A Short Story on the Website of
the Red Dirt Writers Society

The First Golf Game
by Gordon W. Eskridge (Oct 2011)


In 61 B.C. late in the afternoon, the brilliant sun was dropping below the western mountains. The sky and clouds were turning multi colored shades of red, and the snow caped, mountain tops were glowing pinkish white reflecting the sky above while far below them trotted a swarthy skinned young Celtic man standing about five foot one inches tall, weighing one hundred and thirty pounds with sea foam green eyes. He wore a brightly colored plaid red and black kilt and a coarsely woven gray shirt, while on his feet were dark brown dusty ox hide sandals.

In his left hand he carried a plump long haired, brown and white rabbit, holding it by its ears and in his sinewy corded right hand that was held at the ready, his favorite throwing stick. His trusty belt knife, carried in its ox hide sheath, tapped out a quick rhythm at his waist as he jogged quickly along the path toward home.

The temperature had hovered near eighty degrees all day, and a small trickle of sweat ran down his chest as he trotted up the well-worn path leading from the valley below up to the village gate. Through the gate he turned left soon passing through the doorway of his home. As he moved from the hot, bright sun light into the cooler shadowy interior of his family’s home near the ocean, he stopped near the fire place to let his eyes become accustomed to the darker interior of his household.

“Ping! Where are you? Ping! Are you here?” the young man called out as he handed the rabbit to his aunt, who was almost as round as she was tall and the best cook in the family. Aunt Rachel, whose smile reflected a face similar to his own, hefted the rabbit to check its weight. From another room a young man near his own age called out, “Here I am,” and he hurriedly appeared. His face had a straggly beard matching Golf’s own, and while Golf’s hair was bright red, Ping’s was blond. Tucking his throwing stick in his waist band, Golf reached out and gripped, then shook both of the hands that Ping had extended towards him.” Hello! Cousin,” Ping said.

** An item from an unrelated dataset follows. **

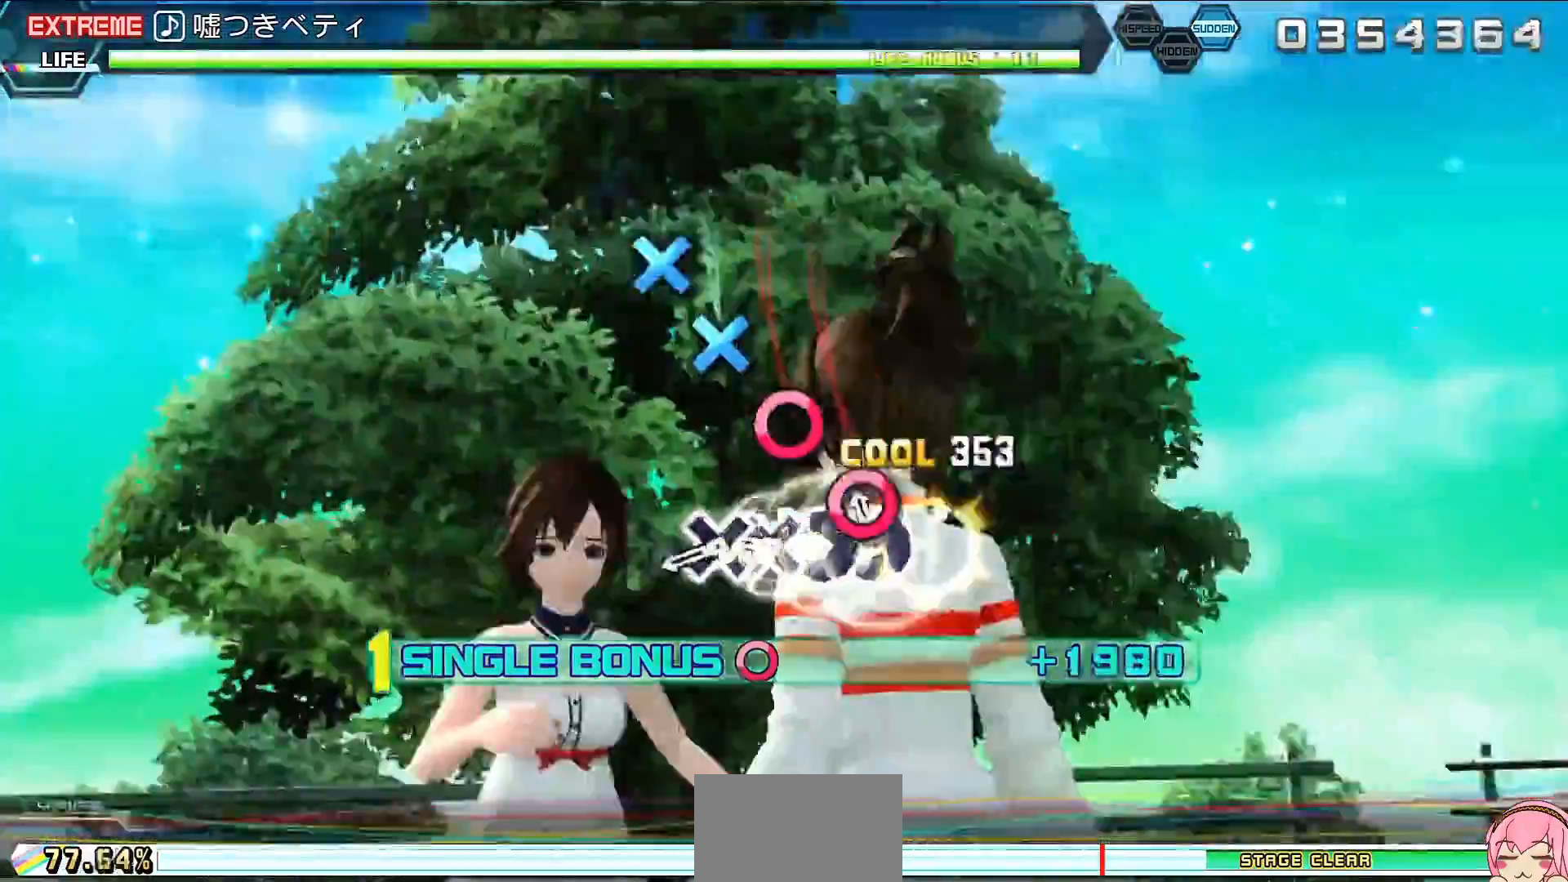
{"buttons": ["R2"], "events": [[67, "CIRCLE", "up"], [100, "DPAD_DOWN", "down"], [233, "CROSS", "down"], [233, "DPAD_DOWN", "up"], [333, "CROSS", "up"], [333, "DPAD_DOWN", "down"], [467, "DPAD_DOWN", "up"]]}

Golf announced, “Ping, I have just thought up a new game and I am going to call it Golf after me.” Ping asked, “What kind of a game is it?” “Well you know how we like to hit things with our clubs,” he replied,” as he swung his arms with his hands close together like he was swinging a club. “Yea,” Ping replied with a smile that said, he agreed. “Well I was chasing a rabbit this morning with my throwing stick his right hand patting the favored stick at his waist and some smooth river rocks to throw at it.” As he spoke he pantomimed his moves.

My first rock hit near him”, he said as he smacked one hand with the other to simulate the sound of the rock hitting dirt. “My second rock glanced off a tree (shown by his right hand bouncing off the palm of his left hand as he made the sounds of “Smack, Zing”) and missed him by a short sword’s blade length.” (He stretched his hands about two feet apart).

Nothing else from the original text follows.